[nsp] Path MTU discovery
Glen Turner
glen.turner at aarnet.edu.au
Mon Apr 19 09:40:04 EDT 2004
Daniel Roesen wrote:
> On Sun, Apr 18, 2004 at 02:55:23PM -0400, Robert Boyle wrote:
>
>>I have use mtu path discovery for years with tunnel interfaces.
>>Is there a global config command or is this simply a BGP specific
>>per peer config option?
>
>
> http://www.cisco.com/univercd/cc/td/doc/product/software/ios121/121cgcr/ip_c/ipcprt1/1cdip.htm#1001846
>
> I would think twice about enabling it though, because it makes your
> BGP and LDP sessions vulnerable to ICMP frag-need-but-TTL-exceeded
> attacks, where MD5 authentication doesn't help at all.
What's the practical effect of such an attack?

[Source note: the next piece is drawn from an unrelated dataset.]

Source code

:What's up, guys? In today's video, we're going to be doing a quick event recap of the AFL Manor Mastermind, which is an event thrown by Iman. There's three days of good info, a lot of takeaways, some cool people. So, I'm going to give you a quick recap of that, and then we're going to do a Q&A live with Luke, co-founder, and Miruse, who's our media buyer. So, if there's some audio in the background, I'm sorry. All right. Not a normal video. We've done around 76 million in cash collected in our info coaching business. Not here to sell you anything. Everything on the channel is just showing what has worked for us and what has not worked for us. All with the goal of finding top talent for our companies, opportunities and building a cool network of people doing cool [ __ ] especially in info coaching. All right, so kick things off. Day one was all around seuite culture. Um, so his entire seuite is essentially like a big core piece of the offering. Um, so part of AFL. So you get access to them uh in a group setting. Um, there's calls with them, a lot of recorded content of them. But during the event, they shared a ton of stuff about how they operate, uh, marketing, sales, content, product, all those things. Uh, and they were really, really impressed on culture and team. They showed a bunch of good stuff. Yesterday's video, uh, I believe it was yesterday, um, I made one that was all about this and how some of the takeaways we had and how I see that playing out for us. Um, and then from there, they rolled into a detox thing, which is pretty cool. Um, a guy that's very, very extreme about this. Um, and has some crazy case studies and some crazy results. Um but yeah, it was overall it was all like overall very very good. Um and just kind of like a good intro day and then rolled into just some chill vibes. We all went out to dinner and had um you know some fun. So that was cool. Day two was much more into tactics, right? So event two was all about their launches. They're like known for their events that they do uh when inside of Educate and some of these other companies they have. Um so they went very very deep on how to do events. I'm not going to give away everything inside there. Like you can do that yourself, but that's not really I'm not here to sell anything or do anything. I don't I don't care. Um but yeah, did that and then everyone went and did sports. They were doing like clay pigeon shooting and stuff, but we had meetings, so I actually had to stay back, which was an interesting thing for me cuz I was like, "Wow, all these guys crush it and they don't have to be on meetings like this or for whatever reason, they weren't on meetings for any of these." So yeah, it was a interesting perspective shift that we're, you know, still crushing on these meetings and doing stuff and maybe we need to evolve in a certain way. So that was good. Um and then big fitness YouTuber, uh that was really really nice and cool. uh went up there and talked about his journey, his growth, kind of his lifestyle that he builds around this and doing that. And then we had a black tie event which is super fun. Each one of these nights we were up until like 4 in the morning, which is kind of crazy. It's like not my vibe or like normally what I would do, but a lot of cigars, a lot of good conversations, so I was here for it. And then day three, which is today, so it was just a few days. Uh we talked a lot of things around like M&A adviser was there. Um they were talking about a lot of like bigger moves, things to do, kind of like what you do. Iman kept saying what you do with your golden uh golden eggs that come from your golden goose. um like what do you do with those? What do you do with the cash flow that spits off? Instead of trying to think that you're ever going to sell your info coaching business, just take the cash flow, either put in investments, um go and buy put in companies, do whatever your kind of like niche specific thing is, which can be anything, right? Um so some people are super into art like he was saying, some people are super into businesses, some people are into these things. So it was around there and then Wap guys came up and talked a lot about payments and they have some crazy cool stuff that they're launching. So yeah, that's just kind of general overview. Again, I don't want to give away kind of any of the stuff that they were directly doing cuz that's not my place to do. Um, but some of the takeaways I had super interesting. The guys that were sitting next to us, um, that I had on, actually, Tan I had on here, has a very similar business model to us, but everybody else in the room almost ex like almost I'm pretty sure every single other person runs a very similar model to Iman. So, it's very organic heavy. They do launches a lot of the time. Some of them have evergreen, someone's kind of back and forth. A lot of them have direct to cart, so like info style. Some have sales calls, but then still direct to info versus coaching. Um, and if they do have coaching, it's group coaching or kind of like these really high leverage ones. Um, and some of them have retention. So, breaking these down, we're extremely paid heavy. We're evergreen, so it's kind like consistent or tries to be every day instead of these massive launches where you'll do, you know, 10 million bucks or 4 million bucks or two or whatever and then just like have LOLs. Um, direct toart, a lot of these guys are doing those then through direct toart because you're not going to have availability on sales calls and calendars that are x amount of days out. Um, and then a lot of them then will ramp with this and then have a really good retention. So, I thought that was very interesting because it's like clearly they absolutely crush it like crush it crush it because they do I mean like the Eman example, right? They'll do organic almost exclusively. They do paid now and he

It is just
burning cycles as the attacker walks the pMTU down by
one until the MTU reaches 536? And then the effect of
the smaller MTU?
I assume ACLs on outward-facing interfaces can protect iBGP.
For single-hop eBGP, why is the operating system acting on
an ICMP frag-need-but-TTL-exceeded from the connected subnet?
For TTL=1 IP packets, any incoming ICMP frag-need-but-TTL-exceeded
is bogus, since TTL=1 implies that no forwarding of the packet
is possible, but that ICMP response can only be generated by
forwarders (end-hosts never fragment traffic).
So is the only realistic exposure multihop eBGP?